Diante do novo cenário, o coordenador do Mestrado Profissional em Agronegócio, Felippe Serigati, afirma que “o destino das empresas russas no Brasil é completamente incerto”. Fábio Pizzamiglio, da Efficienza, concorda, afinal não é claro como ficará a circulação de dinheiro russo no mundo. “Além da forte desvalorização do rublo, a Rússia terá que aumentar as reservas internacionais e repatriar divisas”, afirmou Pizzamiglio. Outras dúvidas dizem respeito a ferramentas para a circulação do capital russo no mercado internacional, uma vez que foram excluídos do sistema Sociedade de Telecomunicações Financeiras Interbancárias Mundiais (Swift),além das incertezas sobre a priorização da utilização de recursos.
Todas essas pontas soltas impactam o Brasil em um momento em que o País se preparava para colher melhorias no ambiente de negócios feitas nos últimos anos e de uma vontade da Rússia de diversificar a origem de sua produção. Para o sócio do escritório Feijó Lopes, Lúcio Feijó Lopes, a conjunção da vontade dos dois países, no pré-guerra, teria chance de atrair novas tecnologias para o desenvolvimento do setor. “Nos últimos dez anos, o Brasil aperfeiçoou a Lei da Liberdade Econômica, a Lei do Agro, e garantiu cumprimento de contratos”, afirmou. No mesmo momento, disse Lopes, a Rússia “fazia um movimento para verticalizar a cadeia de fertilizantes, buscando um contato direto com seus consumidores finais, como o produtor brasileiro”. Parecia o casamento perfeito.
ESTRATÉGIA
IMPORTAÇÃO Para o agronegócio nacional, a situação fica ainda mais grave uma vez que 20% da importação brasileira de fertilizantes vem da Rússia e encontrar novos fornecedores não será fácil. Segundo o sócio da Santos Neto Advogados, Frederico Favacho, “ainda que China e Canadá pudessem fornecer parte dos insumos, a produção nestes países é justa”. Por isso, segundo ele, a substituição não seria possível no curto prazo. Roberto Rodrigues, da FGV, ainda aponta a Jordânia como uma opção, mas essa alternativa é também inviável com a agilidade necessária. “Não temos relações com eles e construí-las leva tempo”, afirmou.

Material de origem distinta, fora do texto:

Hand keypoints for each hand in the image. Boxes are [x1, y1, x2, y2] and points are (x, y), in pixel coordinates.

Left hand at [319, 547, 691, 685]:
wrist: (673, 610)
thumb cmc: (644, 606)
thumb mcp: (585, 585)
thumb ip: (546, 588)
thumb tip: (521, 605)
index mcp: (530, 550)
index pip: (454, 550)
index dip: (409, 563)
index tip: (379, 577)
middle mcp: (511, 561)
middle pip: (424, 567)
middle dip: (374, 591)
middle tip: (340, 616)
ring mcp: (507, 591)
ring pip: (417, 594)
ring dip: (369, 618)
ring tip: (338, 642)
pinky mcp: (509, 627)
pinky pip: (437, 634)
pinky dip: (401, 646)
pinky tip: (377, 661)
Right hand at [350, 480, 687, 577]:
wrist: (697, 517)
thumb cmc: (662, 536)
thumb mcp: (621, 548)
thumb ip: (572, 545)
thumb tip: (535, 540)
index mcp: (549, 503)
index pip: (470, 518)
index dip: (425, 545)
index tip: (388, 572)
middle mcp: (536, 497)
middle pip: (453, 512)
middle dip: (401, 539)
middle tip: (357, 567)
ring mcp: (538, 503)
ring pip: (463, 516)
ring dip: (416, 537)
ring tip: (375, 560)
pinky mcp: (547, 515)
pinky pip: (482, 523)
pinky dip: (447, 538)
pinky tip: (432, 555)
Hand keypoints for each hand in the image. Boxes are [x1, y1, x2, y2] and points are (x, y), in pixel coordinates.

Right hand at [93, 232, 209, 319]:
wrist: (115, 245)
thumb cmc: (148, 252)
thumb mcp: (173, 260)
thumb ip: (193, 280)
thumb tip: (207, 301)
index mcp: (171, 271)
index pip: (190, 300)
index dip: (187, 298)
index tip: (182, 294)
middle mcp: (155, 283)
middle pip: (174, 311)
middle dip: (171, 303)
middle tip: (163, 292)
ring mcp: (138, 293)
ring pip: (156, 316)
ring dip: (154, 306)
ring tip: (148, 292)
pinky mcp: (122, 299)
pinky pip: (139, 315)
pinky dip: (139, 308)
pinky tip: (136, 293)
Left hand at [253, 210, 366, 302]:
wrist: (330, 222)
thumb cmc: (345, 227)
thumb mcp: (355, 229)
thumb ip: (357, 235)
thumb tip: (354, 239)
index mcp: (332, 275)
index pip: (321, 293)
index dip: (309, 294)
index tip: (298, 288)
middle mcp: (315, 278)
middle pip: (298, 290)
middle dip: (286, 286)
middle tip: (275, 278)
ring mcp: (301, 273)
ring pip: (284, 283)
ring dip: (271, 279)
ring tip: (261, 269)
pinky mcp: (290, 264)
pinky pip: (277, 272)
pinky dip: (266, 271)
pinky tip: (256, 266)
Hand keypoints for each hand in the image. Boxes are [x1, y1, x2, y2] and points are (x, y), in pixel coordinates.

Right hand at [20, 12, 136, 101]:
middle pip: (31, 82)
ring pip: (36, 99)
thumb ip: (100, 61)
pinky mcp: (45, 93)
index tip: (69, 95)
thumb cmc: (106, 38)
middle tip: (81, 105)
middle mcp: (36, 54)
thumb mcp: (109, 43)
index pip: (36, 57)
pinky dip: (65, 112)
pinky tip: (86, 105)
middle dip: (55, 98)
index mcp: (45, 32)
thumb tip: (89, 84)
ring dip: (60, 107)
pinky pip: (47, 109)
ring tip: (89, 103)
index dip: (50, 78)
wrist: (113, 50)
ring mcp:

Plano Nacional dos Fertilizantes deve atrair investidores estrangeiros que miram crescer no 4o maior mercado consumidor do insumo
“Não houve esforço do governo para fortalecer o setor nos últimos 25 anos”
Neste cenário, o Plano Nacional de Fertilizantes ganha mais peso. Para Fábio Pizzamiglio, da Efficienza, “o governo começou a agir, mas o plano é de longo prazo”. Segundo estipulado no próprio PNF, diminuir a dependência do Brasil para 60% levaria cerca de 30 anos. Ainda entram nessa conta, a necessidade de mudanças regulatórias profundas já que, especialmente em potássio, a extração dependeria de minas em terras protegidas, como as indígenas na Amazônia. Uma situação que Jair Bolsonaro tem usado para tentar emplacar o Projeto de Lei 191/2020, que libera o garimpo nestes territórios. E aí o Brasil enfrentará outro problema com o recrudescimento da União Europeia em barrar a compra de commodities agrícolas ligadas ao desmatamento.
Além de um desastre sob qualquer ângulo humanitário, a guerra da Rússia impactou o pacífico e fundamental agronegócio brasileiro colocando a segurança alimentar do planeta sob real ameaça.